Inman told reporters the discussion centered on a possible gross production rate of 5 percent.
He said House Speaker Charles McCall and Senate President Pro Temp Mike Schulz, R-Altus, said they would take to their respective caucus meetings the framework discussed the previous evening. Inman said he discussed the 5 percent idea with his caucus and they supported it.
However, Inman asserted he had it “on good authority” that the issue was never raised with House Republicans. 
And, Inman said, at a meeting Thursday morning President Pro Temp Mike Schulz said, “There is no deal.” Inman said he felt the two leaders had, in Wednesday’s discussions, misled him.
Inman said he was told Republicans wanted no more than a 3 percent GPT (gross production tax) levy.
Members of the Democratic caucus stood with Leader Inman while he made his comments and then answered questions from reporters.
Inman said he would discuss with Sen. Sparks the status of negotiations, but that he did not plan to return to the negotiations if the 3 percent figure was a firm Republican position.
When Inman and his Democratic colleagues left the press conference, the hallway near the broadcast room was lined with people who work in the oil and gas business. They held signs opposing a tax increase on their industry. Some signs read, “Our jobs matter,” and “Don’t kill Oklahoma jobs.”

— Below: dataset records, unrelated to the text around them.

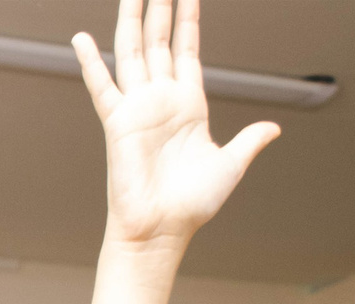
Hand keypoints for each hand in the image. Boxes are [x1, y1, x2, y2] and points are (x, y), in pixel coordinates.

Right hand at [73, 0, 277, 249]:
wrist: (163, 230)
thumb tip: (273, 128)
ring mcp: (138, 108)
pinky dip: (90, 62)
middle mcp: (161, 100)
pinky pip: (101, 86)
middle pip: (160, 41)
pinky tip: (81, 38)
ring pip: (133, 52)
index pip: (187, 50)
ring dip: (133, 21)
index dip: (188, 20)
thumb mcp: (231, 165)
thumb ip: (249, 141)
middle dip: (160, 8)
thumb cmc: (193, 205)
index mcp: (189, 105)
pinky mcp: (118, 122)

Also on Thursday, some supporters of increased taxes, working in a coalition called “Save Our State” (SOS), wore costumes evoking memories of the RMS Titanic (the British ship destroyed by an iceberg and subject of numerous books and films) to convey alarm over the budget situation. Members of the group lobbied legislators to sustain or increase state government spending, and to raise taxes to achieve that. They carried signs saying simply, “7%” as they pressed to raise the gross production tax on fossil fuels to that level rather than keep it at the current 2 percent.
At the risk of some oversimplification, only two areas of agreement were expressed between the two House leaders in Thursday’s comments to the Capitol press corps.
Echoing McCall, Inman said he and members of his caucus would stay “as long as necessary” (including through this weekend) to get a budget in place. And, Inman obviously agrees with the Speaker’s statements that bipartisan cooperation is necessary to fashion a budget accord. 
Because legislators cannot introduce budget provisions during the last five days of a regular session, a weekend meetings seem possible as the only timely means to avoid a special session. 
Inman and his minority band of House members have been empowered this year by provisions of State Question 640 – long a target of scorn among Democratic elements at the Capitol. The measure includes strict ‘super-majority’ requirements for tax hikes.
Mandates in the voter-approved amendment (enacted in the 1990s) require 76 votes for most of the tax hike ideas that have surfaced this year. Thus, a quick majority-driven tax and spending deal has proven impossible at the Legislature during the 2017 session. 
Dale Denwalt of The Oklahoman, the state’s largest newspaper, reported in Friday’s editions that budget talks had resumed late Thursday.